→ **TEXT FOR ANALYSIS**:
**********
Camera Phone Research

Work is being done in using camera phones as interaction devices by tagging physical objects with visual codes and using vision techniques to extract and interpret the information stored in these visual codes [24, 6, 23, 26, 31]. Localization could also be possibly achieved with this method. However, physical objects would have to be tagged. Sarvas et al [25] had demonstrated the use of camera phones for getting meta-information about physical objects using a human-in-theloop approach. They demonstrated their approach for getting meta-information about outdoor landmarks. We go a step further and demonstrate the feasibility of using camera phones for indoor localization.

2.3

Robot Localization

A large body of work on vision-based robot localization exists in the artificial intelligence(AI) community [30, 19, 10, 28]. Our work has been inspired by robot localization to some extent. However, there are certain key differences. First, most of the work in the AI community has focussed on the use of landmarks for positioning. The robot determines its position based on the coordinates of the landmarks that are visible. The reason for using landmarks for robot localization is that the applications are often limited to a single room or maze, and therefore the scope for determining the position of the robot based on the images of walls and objects in the room is limited. Our approach does not make use of landmarks for localization. We are able to estimate the location of the user based on the images of walls and objects, although at a coarser granularity level. Second, robot localization is a much more difficult problem than human localization, because the robot takes its action based on where it is. The famous RoboCup soccer contest [1] is a good example of this. The actions of the robot, such as going towards the ball, or kicking the ball are entirely dependent on where the robot is. Centimer-scale acccuracy is desired. Besides, the algorithm needs to be computationally very efficient to minimize the reaction time of the robot. Most of the research is driven by these issues. Human indoor localization on the other hand, is resilient to localization errors and delays. Third, most of the work in the AI community is of purely theoretical nature. Experimentation is limited and is done with robots that are very small in size (usually less than a feet tall). These robots dont see the environment the way a human being can by virtue of being tall.
**********
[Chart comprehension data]
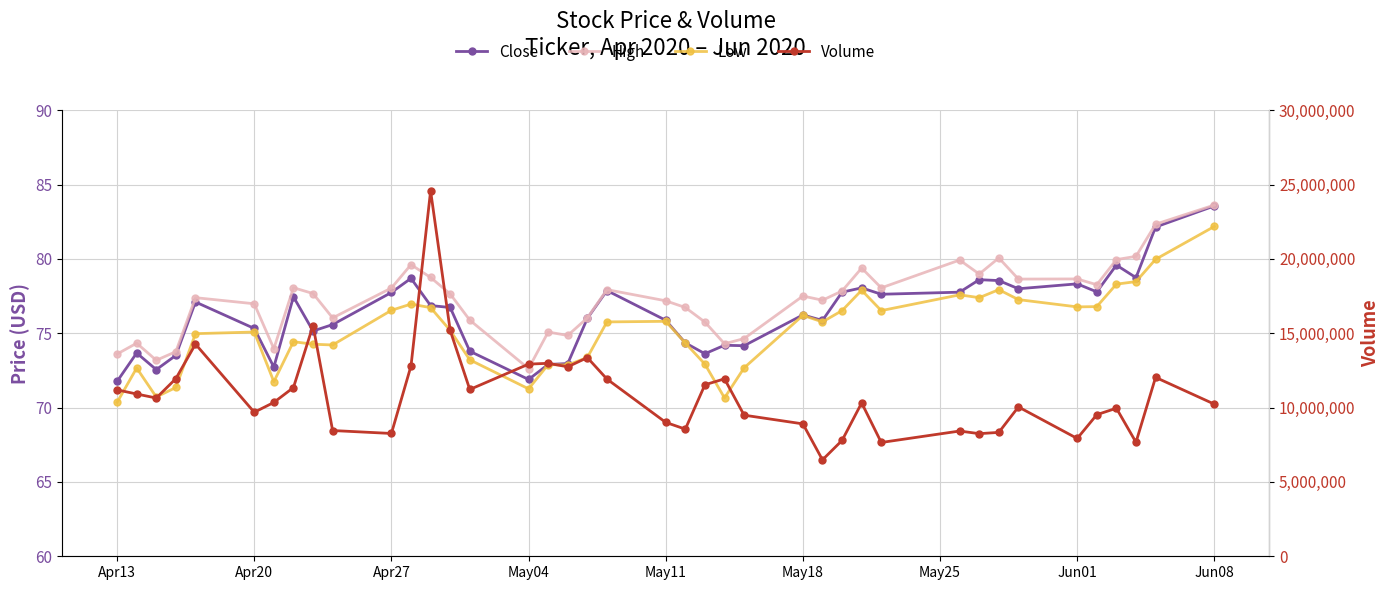

What is the value of the Volume point at the 16th from the left?

12921800.0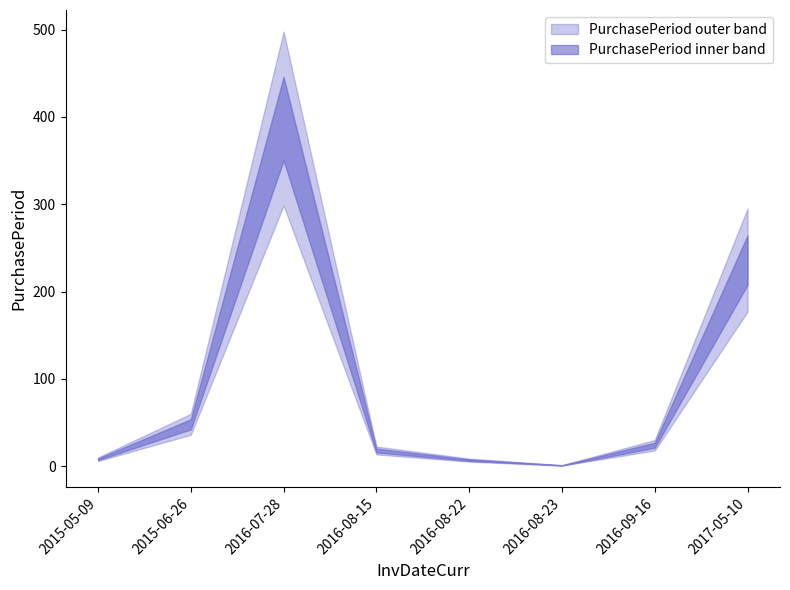

What is the change in value from 2016-07-28 to 2016-09-16?

-374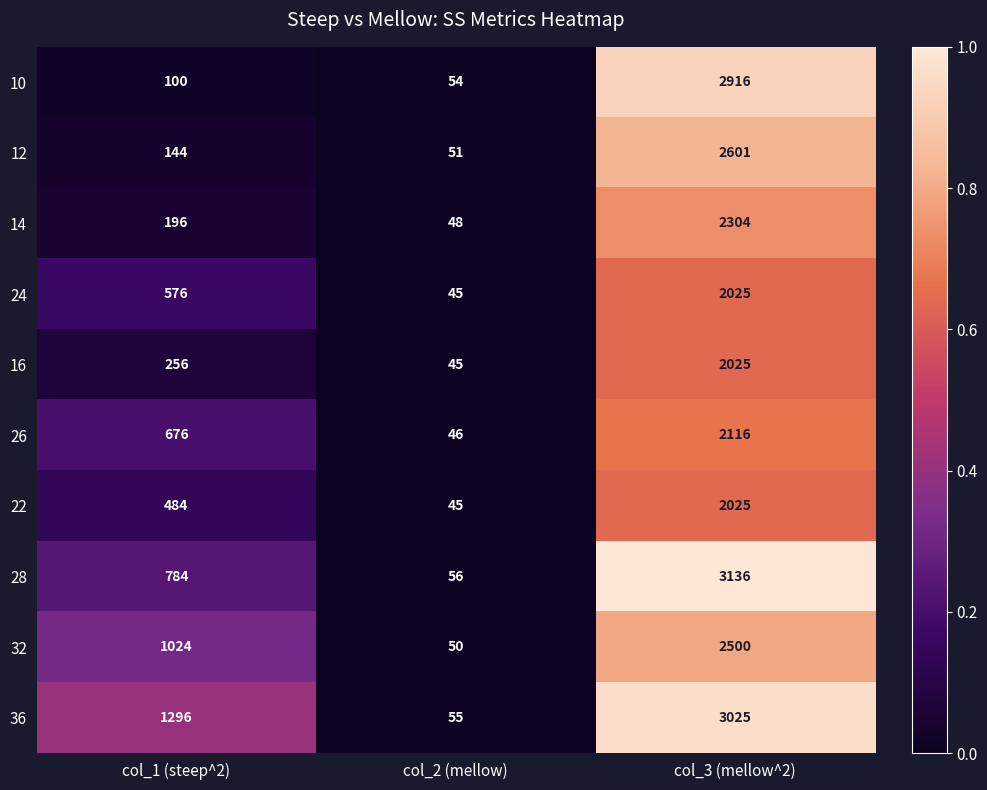

What is the difference between the maximum and minimum values in the 24 series?

1980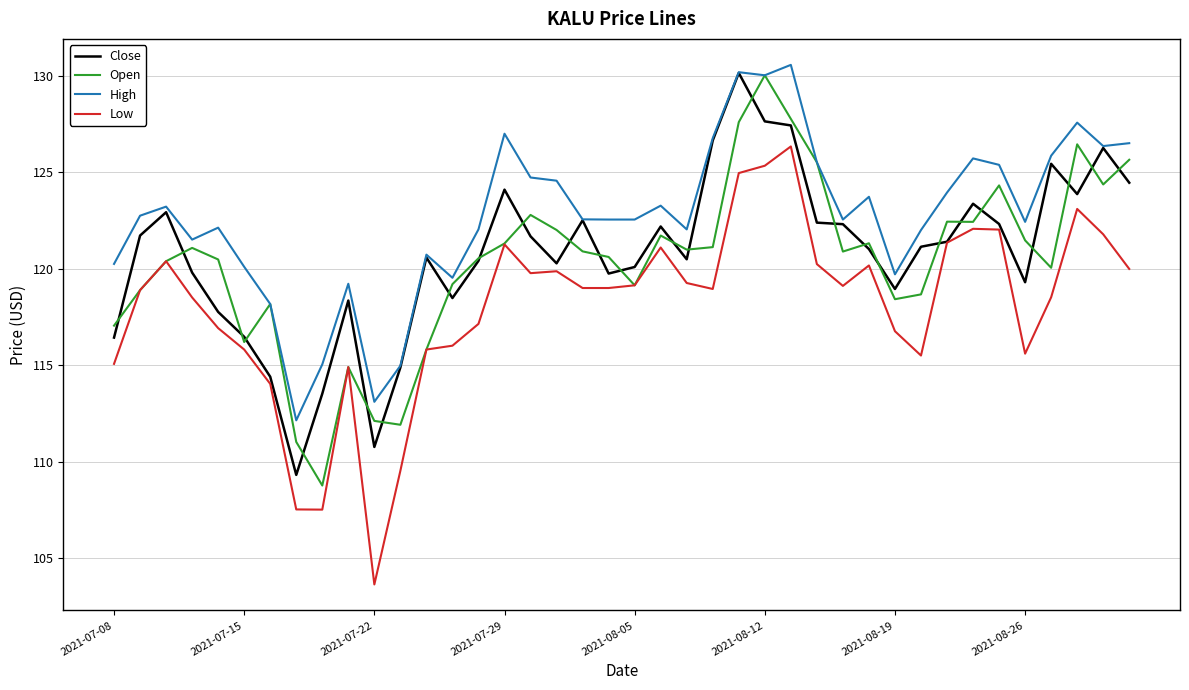

What is the lowest value of the Open series?

108.8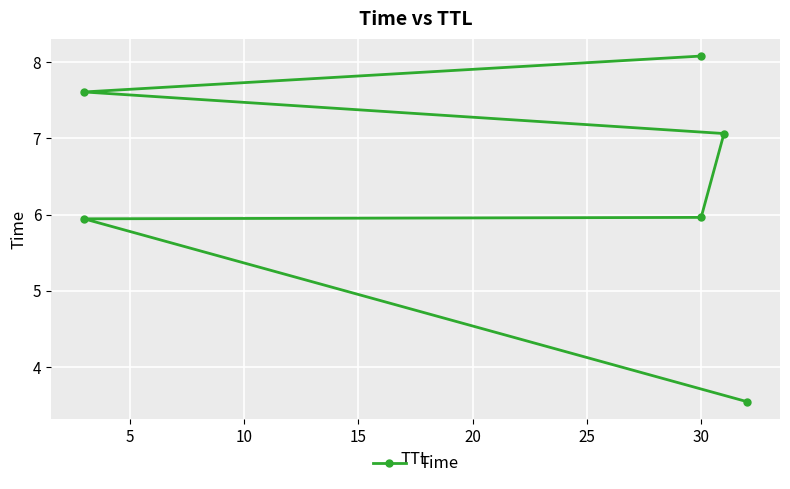

What is the sum of all values?

38.2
**********
→ **EXERCISE A**:
For each statement about the passage on localization, answer yes or no and quote the words of the passage that decide it.
(i) The authors' approach uses landmarks for localization.
(ii) Sarvas et al demonstrated their approach with outdoor landmarks.
(iii) Human indoor localization is resilient to localization errors and delays.
→ **EXERCISE B**:
Answer these questions from the passage on localization.
(i) What would have to be done to physical objects for localization with visual codes?
(ii) Which contest does the passage offer as a good example of the difficulty of robot localization?
(iii) Why does a robot localization algorithm need to be computationally very efficient?

→ **OUTPUT A**:
(i) No: "Our approach does not make use of landmarks for localization."
(ii) Yes: "They demonstrated their approach for getting meta-information about outdoor landmarks."
(iii) Yes: "Human indoor localization on the other hand, is resilient to localization errors and delays."

→ **OUTPUT B**:
(i) They would have to be tagged.
(ii) The RoboCup soccer contest.
(iii) To minimize the reaction time of the robot.